What this task involves:
Please state which school Ranil Abeynaike attended, according to the profile of him.

***** Provided text

Ranil Abeynaike

Personal information
- Full name: Ranil Gemunu Abeynaike
- Born: 12 February 1955 Mount Lavinia, Dominion of Ceylon
- Died: 21 February 2012 (aged 57) Colombo, Sri Lanka
- Batting: Right-handed
- Bowling: Slow left-arm orthodox

Domestic team information
- 1978–1982: Bedfordshire
- 1988/89–1989/90: Sinhalese Sports Club

Career statistics
| Competition | First-class | List A |
| Matches | 14 | 6 |
| Runs scored | 412 | 136 |
| Batting average | 24.23 | 136.00 |
| 100s/50s | 0/3 | 0/0 |
| Top score | 66 | 46* |
| Balls bowled | 868 | 164 |
| Wickets | 9 | 2 |
| Bowling average | 40.00 | 57.50 |
| 5 wickets in innings | 1 | 0 |
| 10 wickets in match | 0 | 0 |
| Best bowling | 6/131 | 2/21 |
| Catches/stumpings | 6/– | 2/– |
- Source: Cricinfo, 14 September 2011

= Ranil Abeynaike =

Sri Lankan cricketer

Ranil Gemunu Abeynaike (12 February 1955 – 21 February 2012) was a Sri Lankan cricketer. Abeynaike was a right-handed batsman who bowled slow left-arm orthodox. Born at Mount Lavinia, he was educated at S. Thomas' College Mount Lavinia, in the Dominion of Ceylon (today Sri Lanka). He was the son of Orville Abeynaike.

**********
***** Data listing

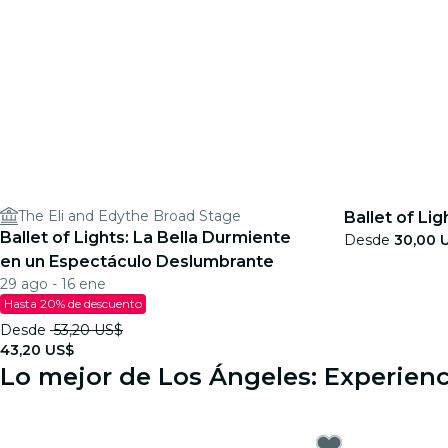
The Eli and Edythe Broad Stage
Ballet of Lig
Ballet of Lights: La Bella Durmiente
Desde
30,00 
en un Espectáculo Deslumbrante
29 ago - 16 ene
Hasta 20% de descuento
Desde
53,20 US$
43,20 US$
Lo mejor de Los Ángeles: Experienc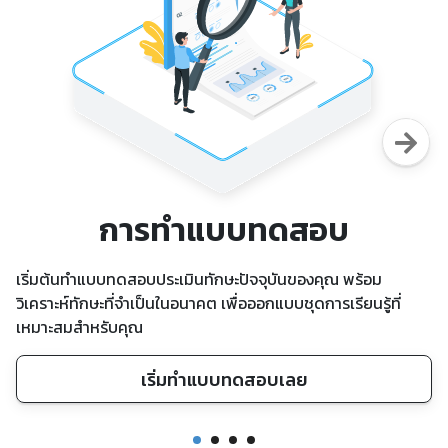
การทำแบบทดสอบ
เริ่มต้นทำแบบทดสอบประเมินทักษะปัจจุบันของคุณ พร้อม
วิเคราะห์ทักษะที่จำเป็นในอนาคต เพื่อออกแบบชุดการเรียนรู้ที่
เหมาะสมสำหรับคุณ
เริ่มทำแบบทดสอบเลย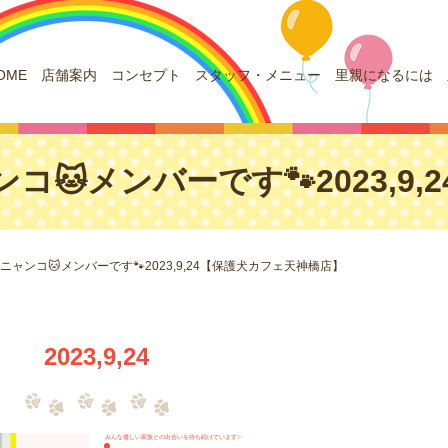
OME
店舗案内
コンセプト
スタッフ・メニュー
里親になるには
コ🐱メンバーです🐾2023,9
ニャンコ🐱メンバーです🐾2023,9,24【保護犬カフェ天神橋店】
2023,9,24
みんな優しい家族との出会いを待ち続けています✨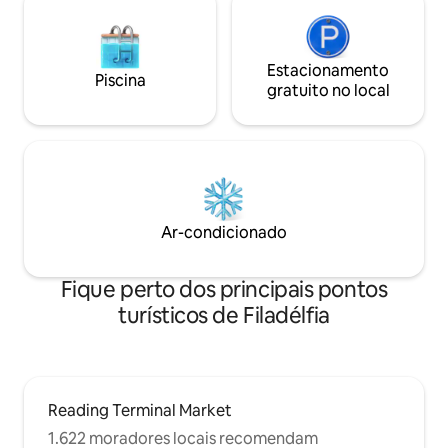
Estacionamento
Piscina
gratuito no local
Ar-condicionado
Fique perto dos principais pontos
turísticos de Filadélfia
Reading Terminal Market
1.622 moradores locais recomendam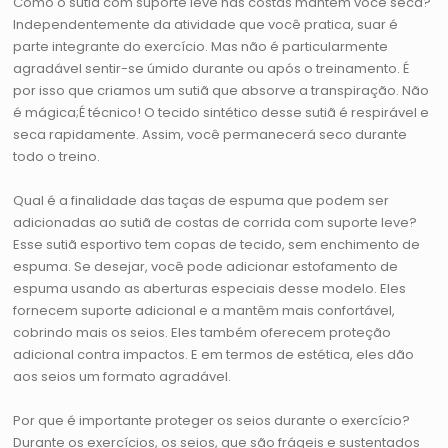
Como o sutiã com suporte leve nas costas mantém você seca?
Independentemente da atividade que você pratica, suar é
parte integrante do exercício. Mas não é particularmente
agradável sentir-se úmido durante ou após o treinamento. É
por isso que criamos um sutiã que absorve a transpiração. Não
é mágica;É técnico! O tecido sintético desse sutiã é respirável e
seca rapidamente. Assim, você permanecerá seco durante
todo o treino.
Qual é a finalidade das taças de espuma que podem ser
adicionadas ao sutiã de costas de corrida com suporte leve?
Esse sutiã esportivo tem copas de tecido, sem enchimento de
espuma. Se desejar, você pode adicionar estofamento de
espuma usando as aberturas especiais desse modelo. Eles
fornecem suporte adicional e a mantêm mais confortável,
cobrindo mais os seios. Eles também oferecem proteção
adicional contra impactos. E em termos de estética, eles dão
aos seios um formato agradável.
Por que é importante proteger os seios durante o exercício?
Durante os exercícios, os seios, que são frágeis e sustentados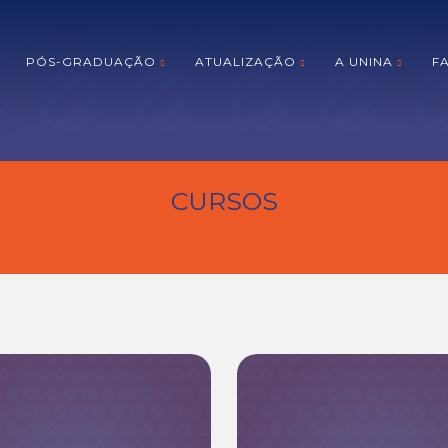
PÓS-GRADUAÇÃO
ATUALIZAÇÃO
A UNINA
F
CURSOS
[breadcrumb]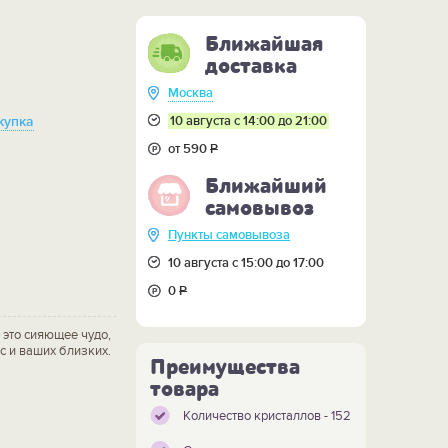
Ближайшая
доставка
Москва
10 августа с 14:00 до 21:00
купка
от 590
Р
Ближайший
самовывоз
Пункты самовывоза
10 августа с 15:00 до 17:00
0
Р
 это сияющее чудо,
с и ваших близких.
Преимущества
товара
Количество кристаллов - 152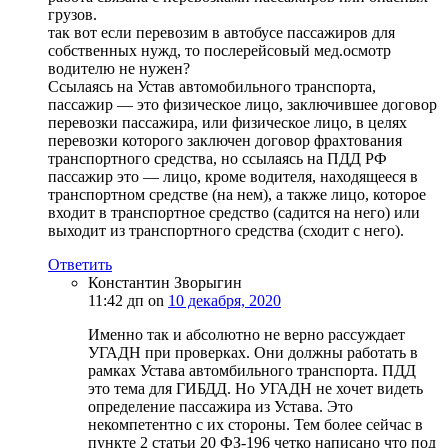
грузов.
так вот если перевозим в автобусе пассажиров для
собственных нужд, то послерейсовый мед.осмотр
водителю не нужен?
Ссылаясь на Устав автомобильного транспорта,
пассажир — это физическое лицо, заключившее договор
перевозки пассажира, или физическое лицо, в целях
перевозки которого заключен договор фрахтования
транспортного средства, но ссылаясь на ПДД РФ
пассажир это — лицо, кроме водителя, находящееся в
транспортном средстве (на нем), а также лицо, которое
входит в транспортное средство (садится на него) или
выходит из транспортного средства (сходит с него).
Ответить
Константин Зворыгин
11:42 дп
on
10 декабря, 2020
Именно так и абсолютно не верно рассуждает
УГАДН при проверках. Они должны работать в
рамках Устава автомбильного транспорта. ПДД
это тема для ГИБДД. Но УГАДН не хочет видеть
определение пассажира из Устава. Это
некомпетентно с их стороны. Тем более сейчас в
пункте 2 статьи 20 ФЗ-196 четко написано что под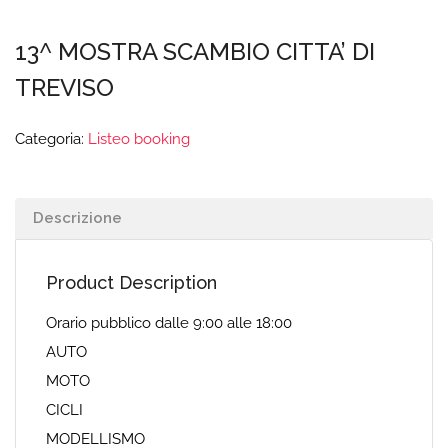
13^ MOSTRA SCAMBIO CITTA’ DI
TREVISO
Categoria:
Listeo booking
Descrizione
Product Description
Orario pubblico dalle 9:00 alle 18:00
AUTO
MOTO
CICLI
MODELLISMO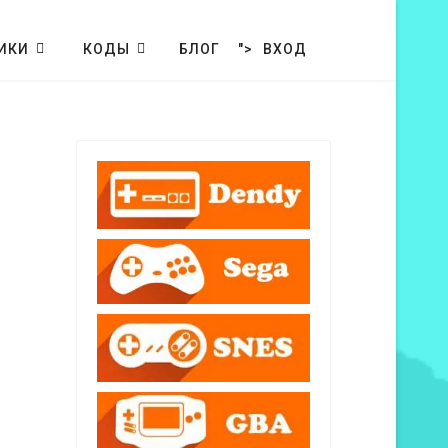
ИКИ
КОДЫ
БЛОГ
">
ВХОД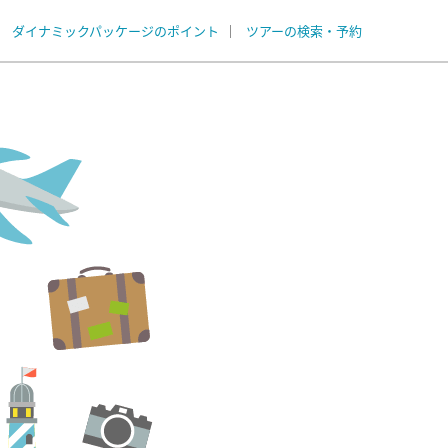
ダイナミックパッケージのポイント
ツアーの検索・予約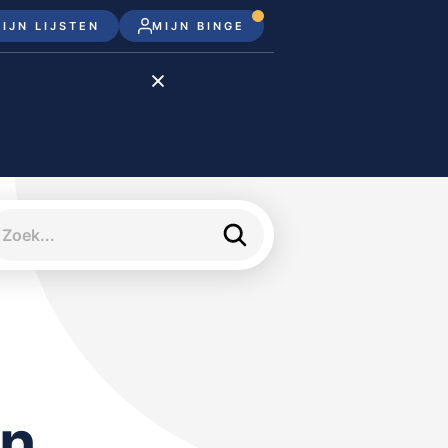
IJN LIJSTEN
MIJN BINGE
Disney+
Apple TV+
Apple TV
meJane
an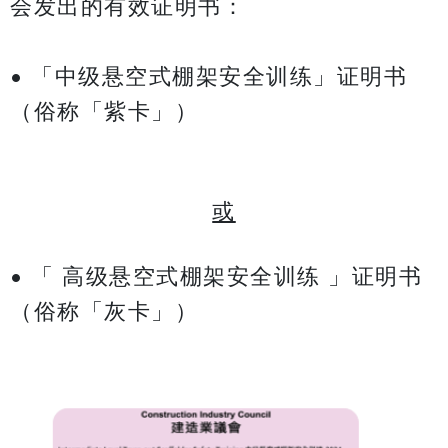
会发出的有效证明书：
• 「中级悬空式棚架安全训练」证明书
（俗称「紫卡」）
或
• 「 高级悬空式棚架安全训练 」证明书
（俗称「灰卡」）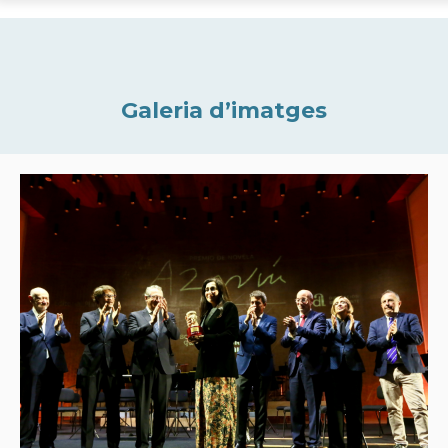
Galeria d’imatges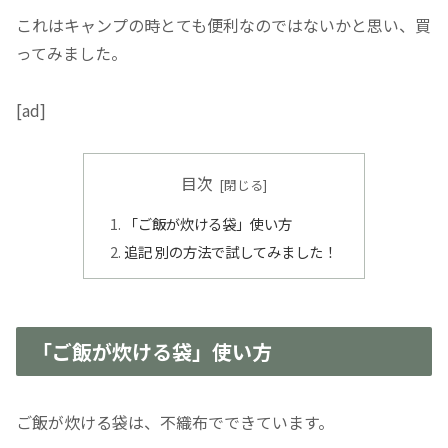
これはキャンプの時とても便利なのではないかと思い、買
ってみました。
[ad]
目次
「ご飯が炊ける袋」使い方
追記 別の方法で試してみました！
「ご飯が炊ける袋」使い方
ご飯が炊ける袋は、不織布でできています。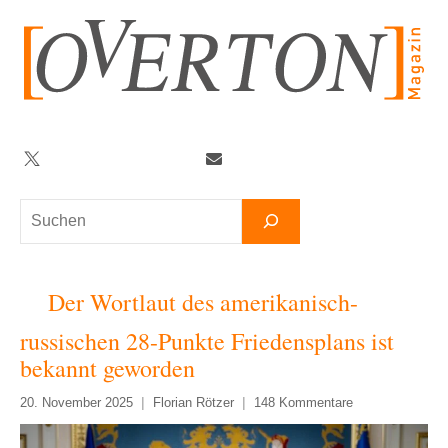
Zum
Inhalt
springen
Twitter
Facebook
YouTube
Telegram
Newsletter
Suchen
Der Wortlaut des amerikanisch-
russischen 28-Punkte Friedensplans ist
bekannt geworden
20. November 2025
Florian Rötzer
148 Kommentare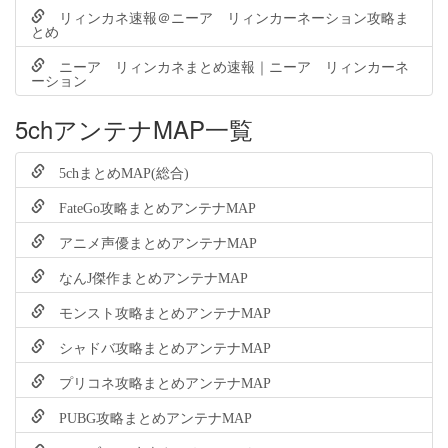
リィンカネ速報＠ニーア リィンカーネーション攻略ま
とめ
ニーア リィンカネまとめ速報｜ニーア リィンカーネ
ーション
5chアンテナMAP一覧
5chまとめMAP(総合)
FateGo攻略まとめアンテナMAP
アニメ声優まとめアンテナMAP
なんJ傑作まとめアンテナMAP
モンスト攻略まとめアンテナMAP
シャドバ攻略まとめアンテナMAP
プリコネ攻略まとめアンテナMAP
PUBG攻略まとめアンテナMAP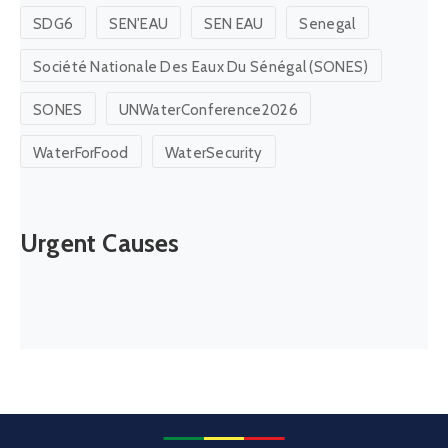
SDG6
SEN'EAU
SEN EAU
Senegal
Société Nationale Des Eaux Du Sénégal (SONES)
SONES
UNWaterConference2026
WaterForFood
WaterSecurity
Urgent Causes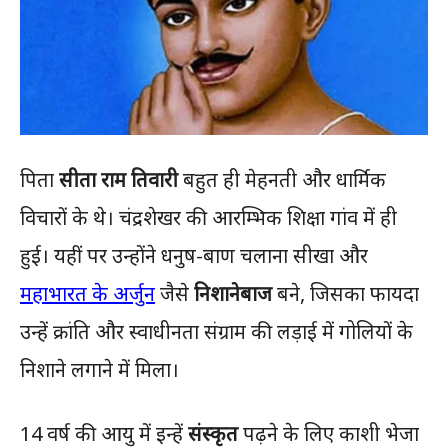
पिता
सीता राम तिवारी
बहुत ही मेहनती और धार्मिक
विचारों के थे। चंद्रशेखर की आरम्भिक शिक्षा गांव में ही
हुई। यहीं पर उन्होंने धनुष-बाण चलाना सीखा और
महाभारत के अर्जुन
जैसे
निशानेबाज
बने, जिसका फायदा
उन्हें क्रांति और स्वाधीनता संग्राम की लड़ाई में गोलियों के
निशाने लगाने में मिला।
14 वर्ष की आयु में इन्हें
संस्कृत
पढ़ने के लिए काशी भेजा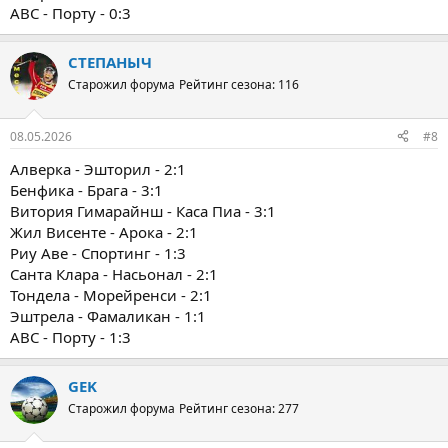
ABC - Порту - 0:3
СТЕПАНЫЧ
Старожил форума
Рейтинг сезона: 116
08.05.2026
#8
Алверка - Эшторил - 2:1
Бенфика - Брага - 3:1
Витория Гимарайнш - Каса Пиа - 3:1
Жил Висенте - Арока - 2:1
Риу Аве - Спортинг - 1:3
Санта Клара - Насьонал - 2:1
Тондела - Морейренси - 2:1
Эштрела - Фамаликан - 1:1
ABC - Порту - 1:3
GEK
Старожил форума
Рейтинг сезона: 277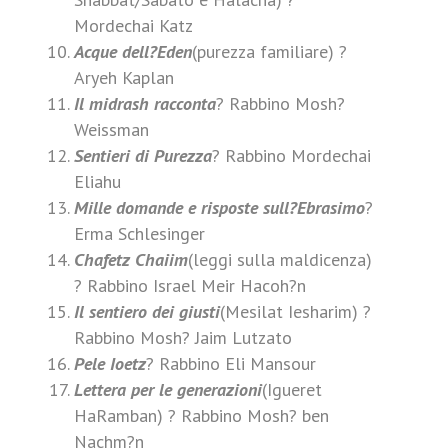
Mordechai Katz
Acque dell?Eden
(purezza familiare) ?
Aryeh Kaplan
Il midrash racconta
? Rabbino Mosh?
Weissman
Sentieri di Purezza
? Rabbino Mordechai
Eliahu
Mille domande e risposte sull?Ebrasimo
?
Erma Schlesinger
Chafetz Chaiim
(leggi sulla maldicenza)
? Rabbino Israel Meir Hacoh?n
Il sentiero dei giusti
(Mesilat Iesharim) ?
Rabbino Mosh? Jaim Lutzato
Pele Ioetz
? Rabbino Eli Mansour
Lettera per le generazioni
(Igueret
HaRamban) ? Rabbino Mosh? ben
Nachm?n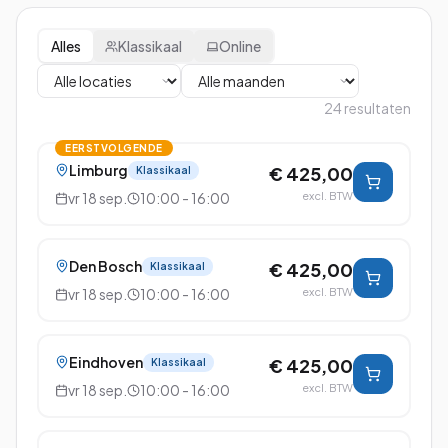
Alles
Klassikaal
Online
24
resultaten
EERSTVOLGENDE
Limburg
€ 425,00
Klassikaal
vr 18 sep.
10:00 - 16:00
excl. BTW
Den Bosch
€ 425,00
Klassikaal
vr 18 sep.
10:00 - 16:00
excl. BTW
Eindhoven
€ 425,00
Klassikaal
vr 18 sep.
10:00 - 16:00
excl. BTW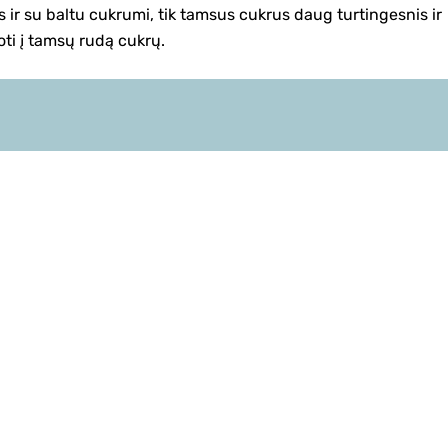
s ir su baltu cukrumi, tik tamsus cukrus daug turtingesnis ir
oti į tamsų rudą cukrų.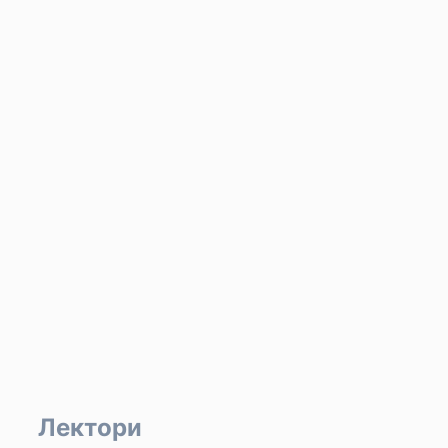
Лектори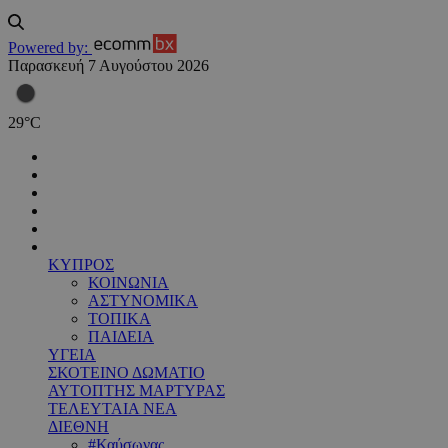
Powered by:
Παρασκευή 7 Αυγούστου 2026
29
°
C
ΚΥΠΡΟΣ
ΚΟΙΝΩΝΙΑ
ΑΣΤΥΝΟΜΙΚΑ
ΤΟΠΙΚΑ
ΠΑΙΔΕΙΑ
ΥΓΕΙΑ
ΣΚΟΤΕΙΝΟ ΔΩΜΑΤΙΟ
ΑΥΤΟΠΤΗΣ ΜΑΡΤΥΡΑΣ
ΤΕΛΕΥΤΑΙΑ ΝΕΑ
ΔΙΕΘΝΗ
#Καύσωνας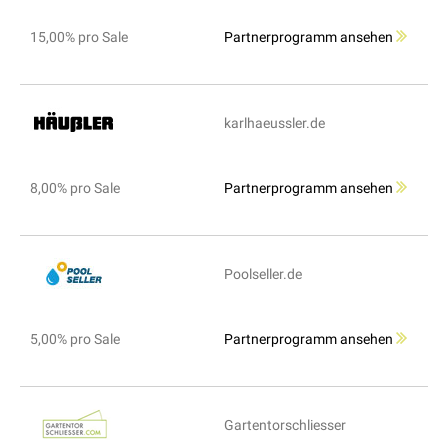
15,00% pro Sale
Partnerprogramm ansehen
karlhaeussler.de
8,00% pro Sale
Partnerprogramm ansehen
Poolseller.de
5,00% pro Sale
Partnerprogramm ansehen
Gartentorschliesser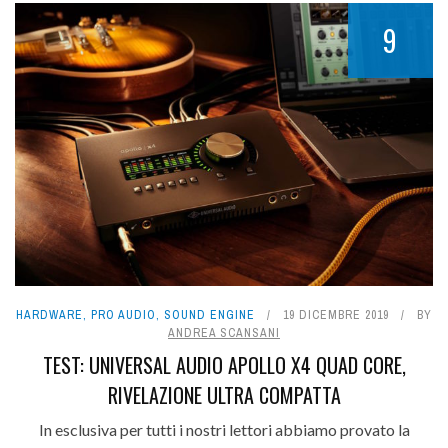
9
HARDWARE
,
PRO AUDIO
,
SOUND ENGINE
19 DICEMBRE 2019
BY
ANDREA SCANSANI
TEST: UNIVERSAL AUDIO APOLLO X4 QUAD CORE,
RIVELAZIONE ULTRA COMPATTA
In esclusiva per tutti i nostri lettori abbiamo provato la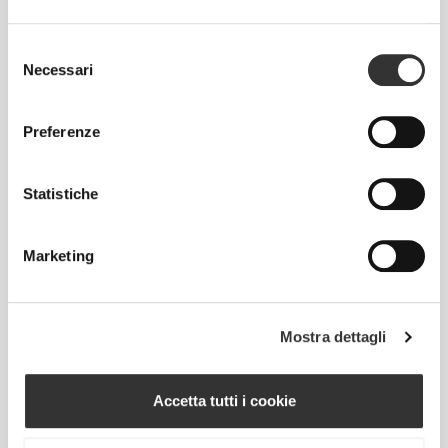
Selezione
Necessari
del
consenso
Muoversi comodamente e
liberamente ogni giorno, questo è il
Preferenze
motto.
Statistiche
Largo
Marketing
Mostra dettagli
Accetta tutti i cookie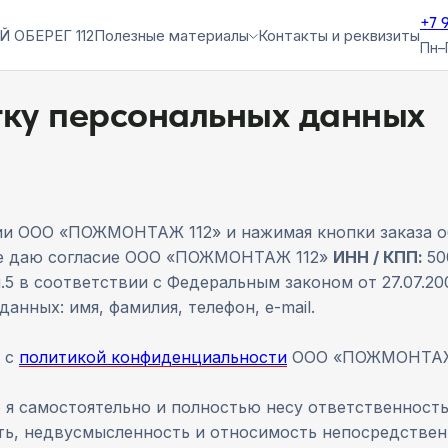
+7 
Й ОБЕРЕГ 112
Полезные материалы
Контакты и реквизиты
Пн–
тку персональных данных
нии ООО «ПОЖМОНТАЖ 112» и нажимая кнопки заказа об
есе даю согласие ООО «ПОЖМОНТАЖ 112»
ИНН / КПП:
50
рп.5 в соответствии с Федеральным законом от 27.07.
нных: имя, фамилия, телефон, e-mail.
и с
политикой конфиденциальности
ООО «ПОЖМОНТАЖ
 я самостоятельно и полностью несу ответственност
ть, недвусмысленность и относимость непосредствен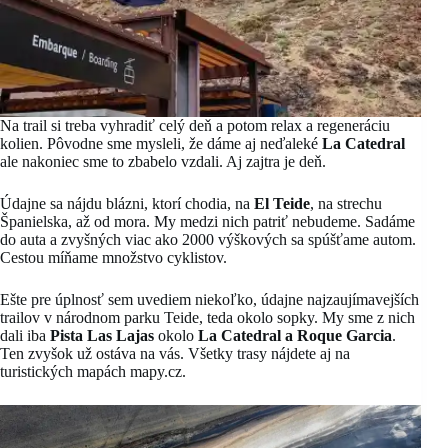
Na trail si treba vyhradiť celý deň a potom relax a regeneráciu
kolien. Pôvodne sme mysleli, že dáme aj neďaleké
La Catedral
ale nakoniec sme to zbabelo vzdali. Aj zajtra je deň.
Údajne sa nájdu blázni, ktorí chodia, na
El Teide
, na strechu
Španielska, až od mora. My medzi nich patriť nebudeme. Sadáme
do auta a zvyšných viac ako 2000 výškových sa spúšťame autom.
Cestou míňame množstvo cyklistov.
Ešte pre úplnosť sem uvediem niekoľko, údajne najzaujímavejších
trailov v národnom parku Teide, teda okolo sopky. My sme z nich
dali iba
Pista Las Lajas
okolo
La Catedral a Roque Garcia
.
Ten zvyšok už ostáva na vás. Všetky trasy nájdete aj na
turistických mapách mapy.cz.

**********

Result below:
S. Thomas' College Mount Lavinia